September 16, 2015 // Local

Pray, believe God will direct you

Dorinda Brito, a college student from St. John the Evangelist Parish in Goshen, is shown reviewing a text in a library. Brito recently changed her plan of college studies to pursue a career in mortuary science.

Advice to those who change majors

By Tim Johnson

MILFORD — The headline of the website Borderzine reads, “College students tend to change majors when they find the one they really love,” and the article reported statistically college students change their major at least three times over the course of their college career.

College student Dorinda Brito is set on a career path that she feels she will love. A member of St. John the Evangelist Church in Goshen, the bright Milford student attended Indiana University-Purdue University at Fort Wayne last year as a pre-med student with a minor in mortuary science and business.

Her plan was to be a surgeon, but concerns set in about the future of health care in the United States. She worried about waiting lists for people who may need immediate care and boards that could decide how care is rationed.

“My lifelong dream has always been to help save lives physically, but I also have wanted to spiritually help,” she told Today’s Catholic.

Another concern was cost for premed and medical school.

So Brito is pursuing a new path. “I started working on my mortuary science and business degree during the spring 2015 semester,” she said. “As I am on a waiting list to finish my mortuary degree for the 2016-17 school year, I am working currently on my business degree and hope to finish it during the 2017-18 school year.”

“By being a funeral director, I am able to be a post-surgeon to reconstruct the physical body to help give the loved ones closure as well as spiritual support through the grieving process,” Brito said.

This career choice enabled Brito to complete her dream of helping others. She brings personal experience with the death of loved ones to her career.

So how does one journey from premed to mortuary science? Shadowing experience is the quick answer.

“While in the Intern Career Education program in high school,” Brito said, “I was unable to intern with a hospital due to my schedule restraints. My mother suggested job shadowing our cousin at his funeral homes nearby that would still give me the experience of surgical procedures.”

“During the job shadowing process, I not only saw the preparation of the deceased and the necessary paperwork on the business side, but also greeted the loved ones and friends of the deceased,” she said. “I had a different perspective about the funeral business.”

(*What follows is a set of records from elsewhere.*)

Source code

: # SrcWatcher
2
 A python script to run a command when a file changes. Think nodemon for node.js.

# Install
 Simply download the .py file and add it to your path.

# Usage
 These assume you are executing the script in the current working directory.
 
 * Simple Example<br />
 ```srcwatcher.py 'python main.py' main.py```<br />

Unlike surgeons only being able to spend a limited time with patients, Brito said, “I found that funeral directors continue to care for the living not only during the pre-planning and funeral service, but also after the funeral through grief counseling, memorial services, through various community volunteer services, and a simple ‘hello’ at the grocery store.”

Brito said, “I discovered how truly rewarding becoming a funeral director can be. I can touch the hearts of many people. It was these experiences that turned the obstacles into a career change that only God knew would fulfill my life.”

Although premed and mortuary science require health science degrees, the course study at the beginning was similar since both require anatomy and social science classes, “but mortuary science focused more on moral and ethical procedures and how to care for the living who are struggling with grief,” she said. “I was introduced to respecting different traditions and how everyone goes through the grieving process differently.”

Brito currently attends Ivy Tech Community College in Warsaw working on a business degree and hopes to be admitted into funeral services classes at the Ivy Tech Lawrence campus for her mortuary science degree.

Trust in God has also been part of the journey. “Being a devout Catholic, my faith and living a Christian life has played a major role in my decision,” Brito said. “I trust God — that He knows the plans that He has made for me, and He will lead me to the right path to glorify Him through my works.”

Brito offered this advice to those struggling to find their path: “Pray and believe that God will direct you. Sometimes you do not anticipate change, but put your trust in God. — Jer. 29:11.”